**Work task:**
Can you lay out every line of the entries below as a Markdown table, with a "Row" column for the row number and a "Line" column for the line itself, leaving out the blank lines?

**Dataset entries:**
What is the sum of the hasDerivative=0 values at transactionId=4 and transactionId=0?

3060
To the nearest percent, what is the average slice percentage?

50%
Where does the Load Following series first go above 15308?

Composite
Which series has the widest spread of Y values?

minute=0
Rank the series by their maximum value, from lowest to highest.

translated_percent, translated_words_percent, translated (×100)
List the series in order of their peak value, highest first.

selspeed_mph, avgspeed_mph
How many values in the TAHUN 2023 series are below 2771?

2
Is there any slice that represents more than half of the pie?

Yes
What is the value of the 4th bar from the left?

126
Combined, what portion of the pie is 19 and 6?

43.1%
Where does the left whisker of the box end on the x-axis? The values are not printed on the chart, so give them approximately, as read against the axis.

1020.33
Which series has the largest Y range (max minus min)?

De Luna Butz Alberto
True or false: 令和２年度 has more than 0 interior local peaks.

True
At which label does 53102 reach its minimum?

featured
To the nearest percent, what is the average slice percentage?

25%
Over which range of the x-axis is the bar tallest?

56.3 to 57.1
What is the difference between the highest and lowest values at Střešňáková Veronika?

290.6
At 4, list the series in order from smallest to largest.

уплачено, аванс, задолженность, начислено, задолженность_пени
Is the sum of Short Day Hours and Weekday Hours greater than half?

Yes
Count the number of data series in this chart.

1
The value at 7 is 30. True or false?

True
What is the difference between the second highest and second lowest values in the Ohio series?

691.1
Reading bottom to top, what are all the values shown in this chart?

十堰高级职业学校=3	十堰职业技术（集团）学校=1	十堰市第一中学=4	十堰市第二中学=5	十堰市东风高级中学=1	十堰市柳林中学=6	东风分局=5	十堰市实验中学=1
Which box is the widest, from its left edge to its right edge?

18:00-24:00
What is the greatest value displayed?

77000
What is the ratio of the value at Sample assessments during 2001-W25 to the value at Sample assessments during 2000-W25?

**Expected answer:**
| Row | Line |
|---|---|
| 1 | What is the sum of the hasDerivative=0 values at transactionId=4 and transactionId=0? |
| 2 | 3060 |
| 3 | To the nearest percent, what is the average slice percentage? |
| 4 | 50% |
| 5 | Where does the Load Following series first go above 15308? |
| 6 | Composite |
| 7 | Which series has the widest spread of Y values? |
| 8 | minute=0 |
| 9 | Rank the series by their maximum value, from lowest to highest. |
| 10 | translated_percent, translated_words_percent, translated (×100) |
| 11 | List the series in order of their peak value, highest first. |
| 12 | selspeed_mph, avgspeed_mph |
| 13 | How many values in the TAHUN 2023 series are below 2771? |
| 14 | 2 |
| 15 | Is there any slice that represents more than half of the pie? |
| 16 | Yes |
| 17 | What is the value of the 4th bar from the left? |
| 18 | 126 |
| 19 | Combined, what portion of the pie is 19 and 6? |
| 20 | 43.1% |
| 21 | Where does the left whisker of the box end on the x-axis? The values are not printed on the chart, so give them approximately, as read against the axis. |
| 22 | 1020.33 |
| 23 | Which series has the largest Y range (max minus min)? |
| 24 | De Luna Butz Alberto |
| 25 | True or false: 令和２年度 has more than 0 interior local peaks. |
| 26 | True |
| 27 | At which label does 53102 reach its minimum? |
| 28 | featured |
| 29 | To the nearest percent, what is the average slice percentage? |
| 30 | 25% |
| 31 | Over which range of the x-axis is the bar tallest? |
| 32 | 56.3 to 57.1 |
| 33 | What is the difference between the highest and lowest values at Střešňáková Veronika? |
| 34 | 290.6 |
| 35 | At 4, list the series in order from smallest to largest. |
| 36 | уплачено, аванс, задолженность, начислено, задолженность_пени |
| 37 | Is the sum of Short Day Hours and Weekday Hours greater than half? |
| 38 | Yes |
| 39 | Count the number of data series in this chart. |
| 40 | 1 |
| 41 | The value at 7 is 30. True or false? |
| 42 | True |
| 43 | What is the difference between the second highest and second lowest values in the Ohio series? |
| 44 | 691.1 |
| 45 | Reading bottom to top, what are all the values shown in this chart? |
| 46 | 十堰高级职业学校=3	十堰职业技术（集团）学校=1	十堰市第一中学=4	十堰市第二中学=5	十堰市东风高级中学=1	十堰市柳林中学=6	东风分局=5	十堰市实验中学=1 |
| 47 | Which box is the widest, from its left edge to its right edge? |
| 48 | 18:00-24:00 |
| 49 | What is the greatest value displayed? |
| 50 | 77000 |
| 51 | What is the ratio of the value at Sample assessments during 2001-W25 to the value at Sample assessments during 2000-W25? |